In a devastating trident of bad luck that strikes nearly simultaneously, Claire, a talented and enchanting 23-year old aspiring pianist, gets rejected by a prestigious piano competition, gets dumped by her boyfriend and gets dumped in the street — or worse, to her parents’ home — by a powerful San Francisco earthquake. Neither Claire’s doting instructor Bennett (Harvey Fierstein) nor her best friends, the irrepressibly boisterous Sabrina (Brooke Langton) and the equally-irrepressibly gloomy Arthur (Johnny Galecki) can completely draw Claire out from the rubble that is her life. The chaos her shallow older sister Jenine’s (Molly Hagan)impending wedding wreaks upon Claire’s mom Sheila (a still stunning Marlo Thomas) and the mid-life crisis afflicting her father Bernie (Elliott Gould)only adds to Claire’s manic depression.
Eventually, however, Claire begins showing some signs of life after meeting and becoming infatuated with the darkly handsome Eddie (Ivan Sergei).
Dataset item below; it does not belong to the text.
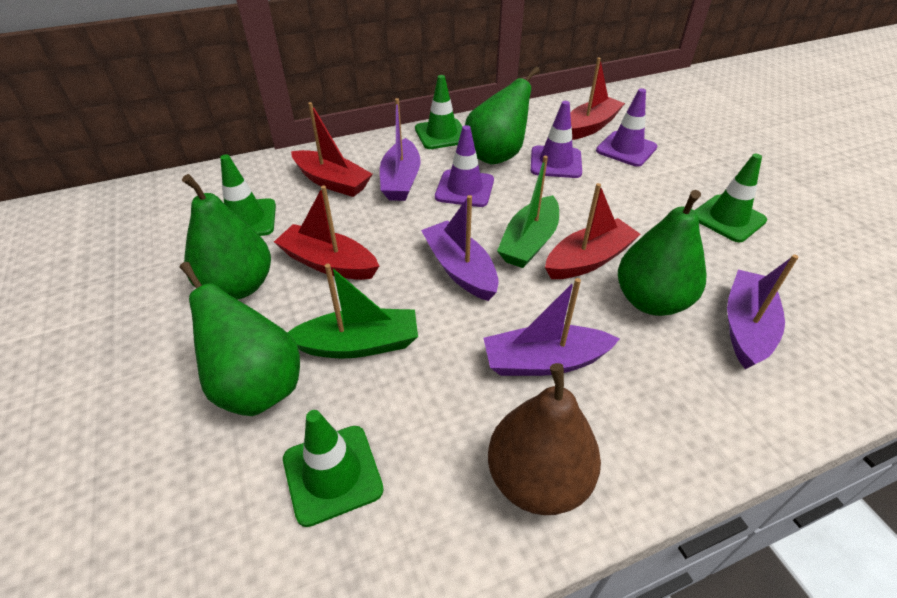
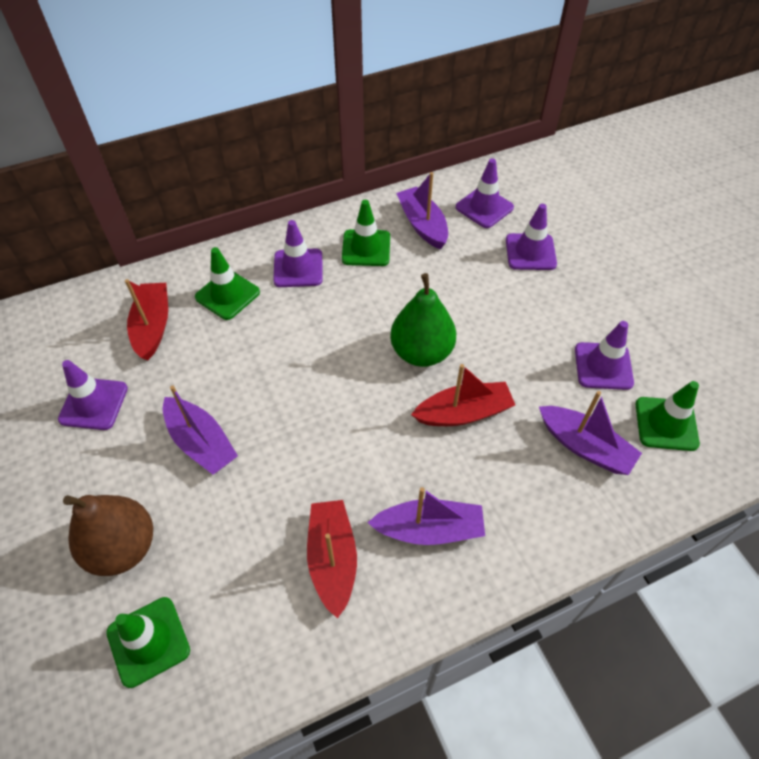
green boat: 2 -> 0
green pear: 4 -> 1
purple traffic cone: 3 -> 5
red boat: 4 -> 3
No knight in shining armor, however, Eddie isn’t quite whom he claims to be and, at a raucously disastrous engagement party — not exactly a hairball on the wedding night, per se, but close enough — Claire’s personal meltdown echoes the one her family suffers.
Though not tremendously original and definitely not even remotely “edgy,” “Playing Mona Lisa” is nonetheless a pleasant enough film, gently amusing and filled with enough familiar and/or attractive faces and good-natured gags to make the time pass by easily. (The one unabashedly hysterical moment is watching mom and dad inadvertently tripping on acid.) Everyone from the relative newcomers to such seasoned pros as Gould, Thomas and Fierstein seemed to be enjoying themselves and the material, thus adding to the film’s friendly feel. A special nod must be give to Ms. Witt, a lithe and charismatic young lass who appears to play a mean piano on her way to winning over the audience.
For some strange reason, this mildly amusing film reminds me of a slightly more grown up version of such 80s John Hughes films as “Pretty in Pink” and “Sixteen Candles.” Not nearly the masterpiece that its enigmatic namesake is, perhaps. But not too bad either.